While most states, like Virginia, turned away from the use of CRM, several did not.  Arizona, California, Florida, and Texas have all developed and refined crumb-rubber modified binders and it is regularly used in hot-mix asphalt in those states (Arizona’s first hot-mix asphalt containing asphalt rubber was placed in 1975).  Arizona DOT and local governments in Arizona use asphalt rubber binder in both open-graded and gap-graded hot-mixes.   However, open-graded friction courses using asphalt rubber binders are the most popular used by the Arizona DOT.  California DOT and local governments in southern California use asphalt rubber in dense-, gap-, and open-graded hot-mix asphalt.  Texas DOT uses asphalt rubber primarily in a gap-graded mixture identified as coarse matrix, high binder mix (CMHB).

Florida DOT has used the terminal blending process for modifying its asphalt cements/binders since the mid 1970’s.   Typically 6-12% by weight of asphalt binder of a fine ground rubber is used in dense- and open-graded hot mixtures.

Quiet Pavements Open the Door for Asphalt Rubber

Research in the U.S. and European Open-Graded Friction Course (OGFC) mixes will reduce highway noise by 3 to 5 dB (A) with asphalt rubber modified binder mixes having superior noise reduction to conventional binders. To the average person, this reduction is the same as doubling the distance between the source of the noise and their location.  When comparing the noise reduction that is possible by choosing asphalt pavement-up to 7 dB(A) -we see how much more practical pavement surface selection is than construction of noise barrier walls.

The decrease in noise levels of rubber modified OGFC has sparked a renewed interest in asphalt rubber binder use in Virginia and VDOT has begun to construct asphalt pavements using GTR modified asphalt mixes.  In 2011, VAA members produced GTR OGFC and (Stone Matrix Asphalt (SMA) asphalt mixes on Quiet Pavement test section projects in the Leesburg, Richmond and Williamsburg areas.  In 2012, VAA members produced additional rubber-modified asphalt for projects in the Fairfax, Marshall and Fredericksburg areas.  Each of these projects is part of research studies to quantify the benefits Quiet Asphalt technology and to evaluate the performance of GTR in asphalt mixes.
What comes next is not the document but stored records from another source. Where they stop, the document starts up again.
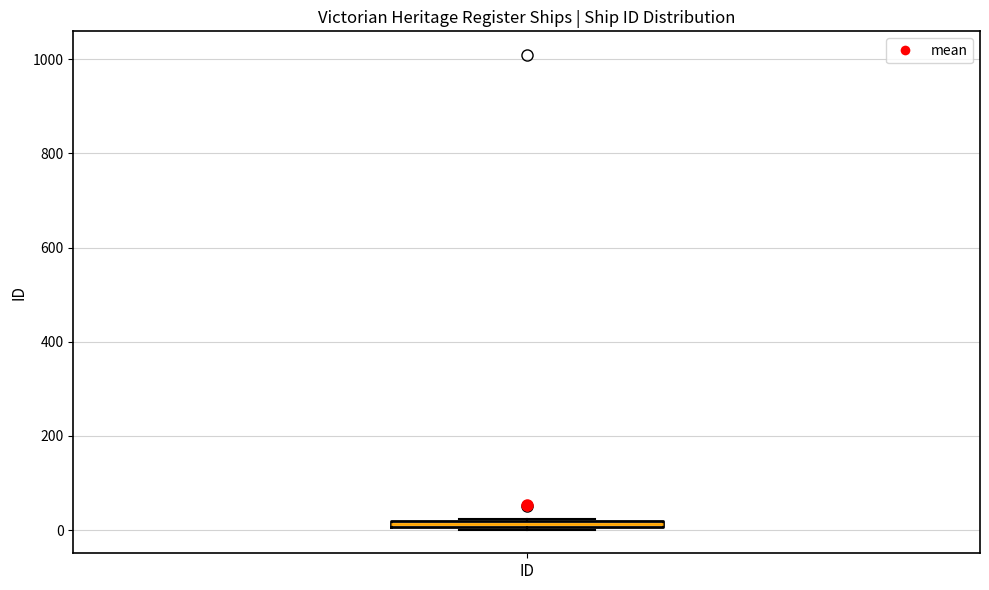

Where is the lower edge of the box for ID on the y-axis? The values are not printed on the chart, so give them approximately, as read against the axis.

0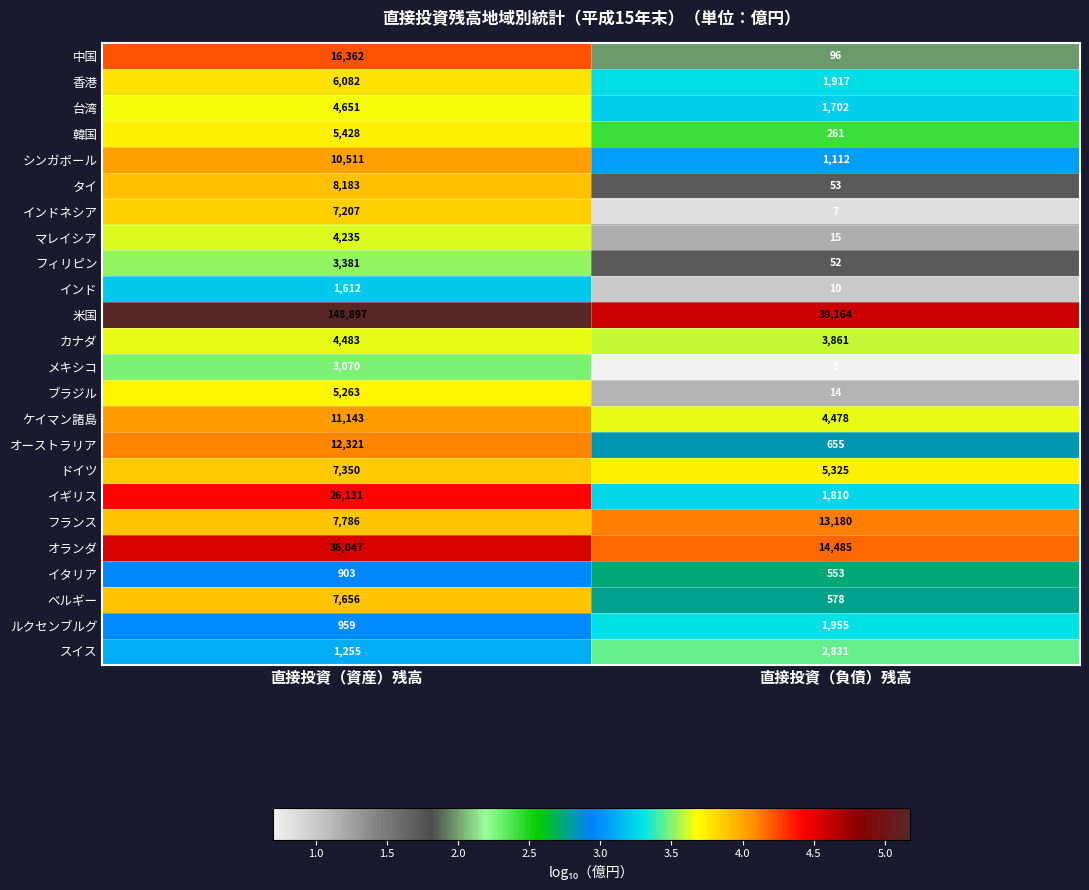

What is the sum of the 台湾 values at 直接投資（資産）残高 and 直接投資（負債）残高?

6353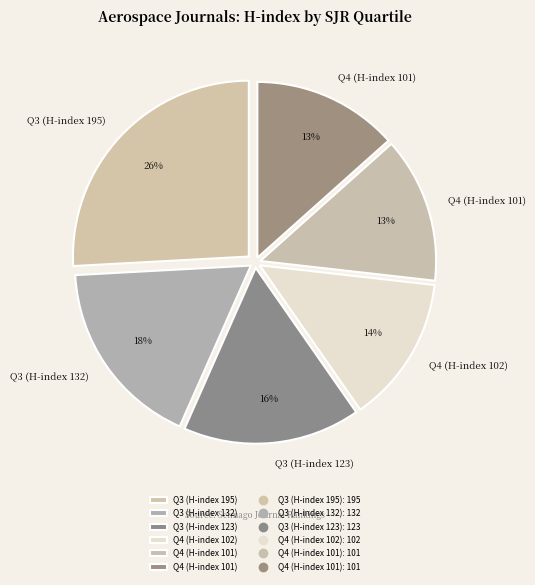

Count the number of slices in the pie.

6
Today, VAA, VDOT and Virginia asphalt contractors are conducting joint efforts to utilize GTR in other mixes used on VDOT projects as an alternative to polymer modification.  The ultimate goal is to produce a mixture that provides superior performance at a lower cost.  Research conducted by other agencies has shown the value of these mixes.  At the NCAT Test Track in Auburn, Alabama, asphalt mixtures containing GTR are being evaluated and compared to other non-GTR mixes.  This not only will reduce the initial and long-term cost of the pavement, but has significant environmental impacts through the reduced demand on new asphalt binders and reduction in landfilled materials.